Maybe a module Match() method can be called after Cleanup()?

Hello,

I’m the developer of caddy-maxmind-geolocation, a simple plugin to match requests based on the origin IP.

I open the MaxMind DB file in the Provision() method and I close it in the Cleanup() method.

I got an issue saying that, after a Caddy reload, my plugin begins to fail because it tries to access a closed database.

Unfortunately I still haven’t been able to reproduce it: I reloaded Caddy lots of times but it’s still working. However, I double-checked my code and the upstream dependency I use: the file is closed only by the Close() method, which I call only on Cleanup().

So it seems that, for the affected users, the Match() method is called on a module instance after Cleanup() has been called, that, if I got the lifecycle right, should never happen.

So here are my questions:

  1. Is there some situation this can happen, which I didn’t understand? Maybe this was a bug that has been solved recently? I had a look at the open and recently closed issues but I couldn’t find anything.

  2. Is opening the file in Provision() the right way? Reading the documentation again, I see: “when in the provisioning phase, do not expect that the module will actually be used”. So maybe I’m not doing this right, but I don’t see a OkDudeTheModuleIsGoingToBeUsed() method. Should I open the file on the first call to Match() and, on every call to Match(), ensure it’s still open and re-open it if needed?

Thank you very much for your help!

1 Like

I think you’re doing it right. As long as having more than one instance of the module in memory at the same time doesn’t cause problems. Did you test for that?

Maybe it’s a problem with the underlying lib you’re using that doesn’t isolate instances of the DB properly.

2 Likes

I’d second what Francis said – modules will for a brief time be loaded into memory twice during config reloads (assuming the module is used in both the old and new configs).

But yeah, that sounds right overall.

If you can only have 1 instance of the DB open throughout the life of the whole server process, consider using a UsagePool:

https://pkg.go.dev/github.com/caddyserver/caddy/v2#UsagePool

Thank you for your suggestions.
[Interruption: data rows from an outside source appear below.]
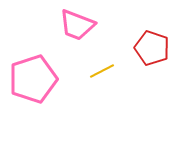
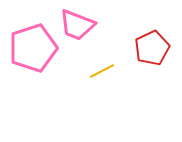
red pentagon: rotated 28 degrees clockwise
pink pentagon: moved 31 px up
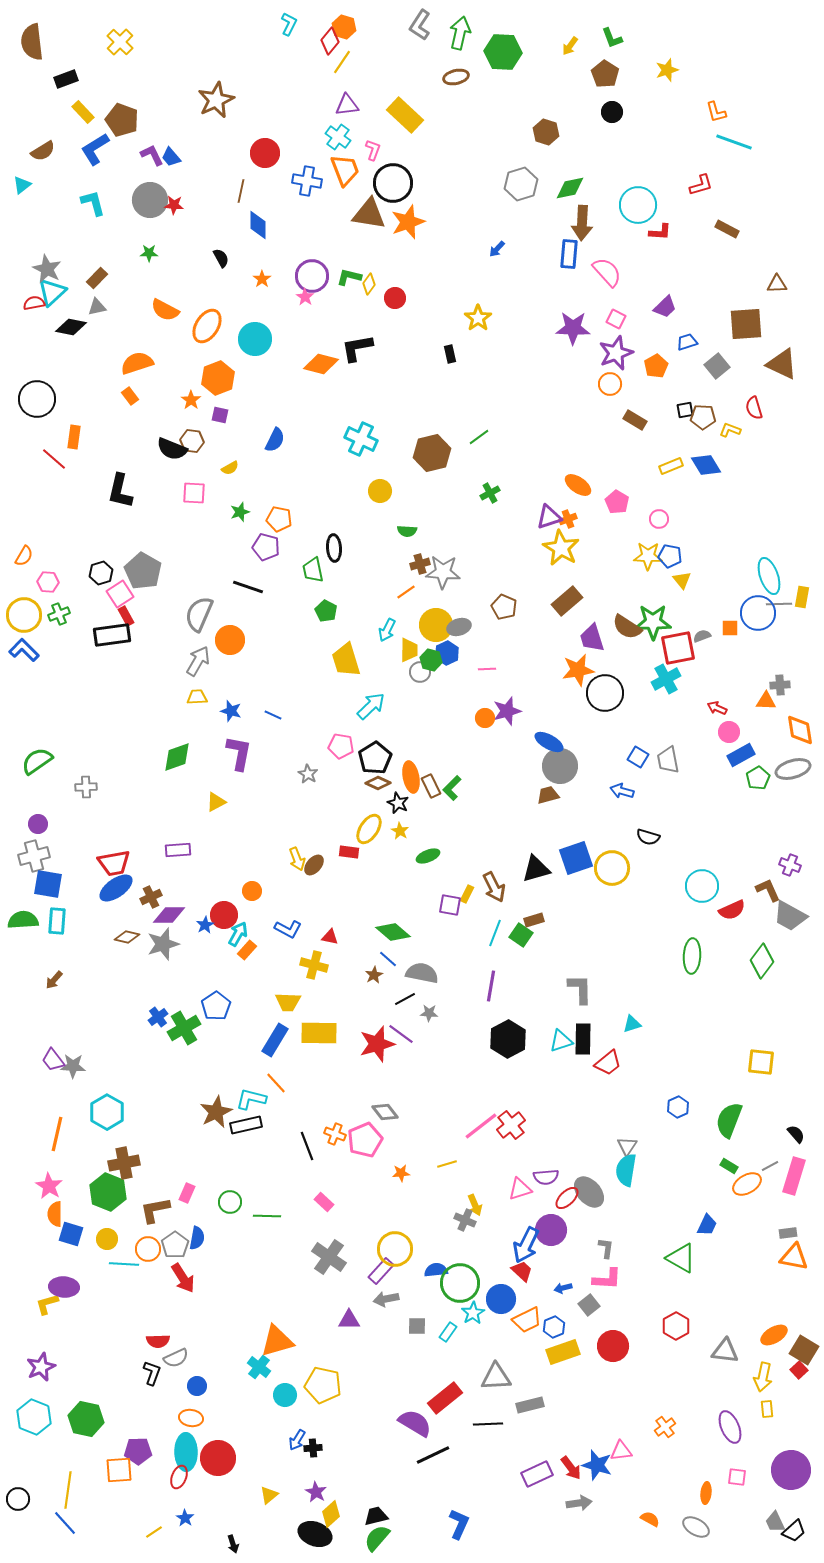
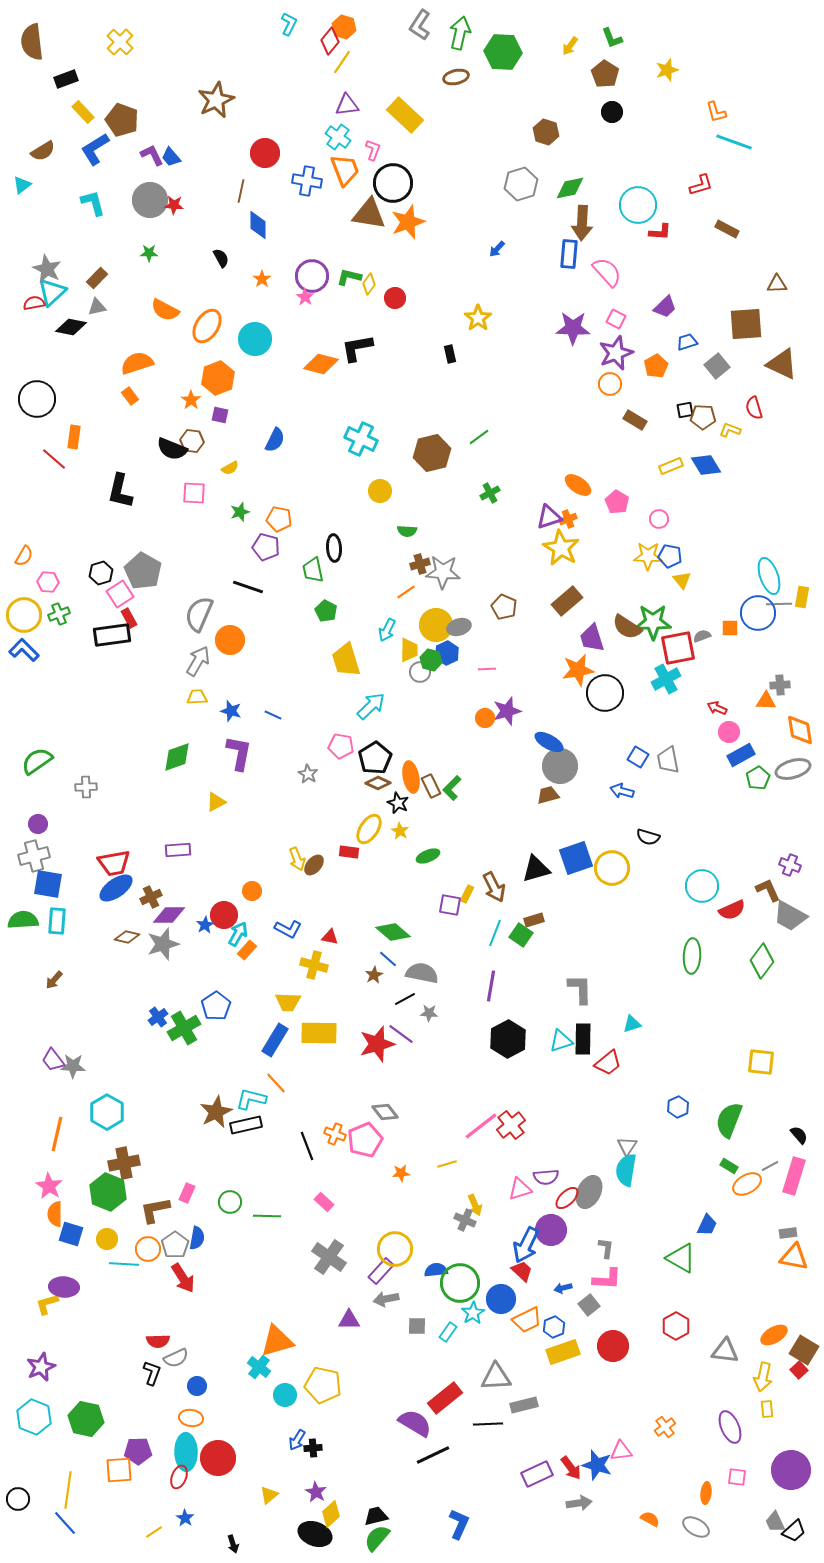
red rectangle at (126, 616): moved 3 px right, 2 px down
black semicircle at (796, 1134): moved 3 px right, 1 px down
gray ellipse at (589, 1192): rotated 68 degrees clockwise
gray rectangle at (530, 1405): moved 6 px left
Actually the library seems to be doing nothing wrong: in the Provision() I call maxminddb.Open() that returns a *maxminddb.Reader that I store in the instance itself. Different instances should have different *maxminddb.Reader and everything should be fine.

However, I just noticed that the maxminddb.Reader struct has a private buffer proprerty that is a []byte, and I expected it to be a file handler so it seemed strange to me. Turns out that maxminddb.Open() opens a file descriptor to the database and then uses unix.Mmap() to create a memory map of it. I know nothing of memory maps but maybe they’re unsafe across different handlers of the same files? I’ll try digging into it.

Thank you for pointing me in this direction!

1 Like

Ah, wow. Yeah they are trying to limit the concurrency of the DB I think.

That’s fine, but in that case try using a UsagePool to share the handle across your module instances.

As an aside, since you’re implementing a matcher, I’d suggest you implement the caddyhttp.CELLibraryProducer interface like most of the vanilla matchers do now.

I think you can copy the way MatchQuery does it, i.e. use CELValueToMapStrList to pull out any config as a “JSON structure” and then load it into your module.

The benefit of doing this is your matcher will be usable inside of expression matchers, so you could do something like this:

@allow `remote_ip('127.0.0.1') || maxmind_geolocation({'db_path':'/path/to/file','allow_countries':['IT','FR']})`

My talk https://youtu.be/QSerOHpMjgY?t=639 covers why this is useful (boolean expressions aren’t otherwise possible in matchers)

1 Like

This topic was automatically closed after 30 days. New replies are no longer allowed.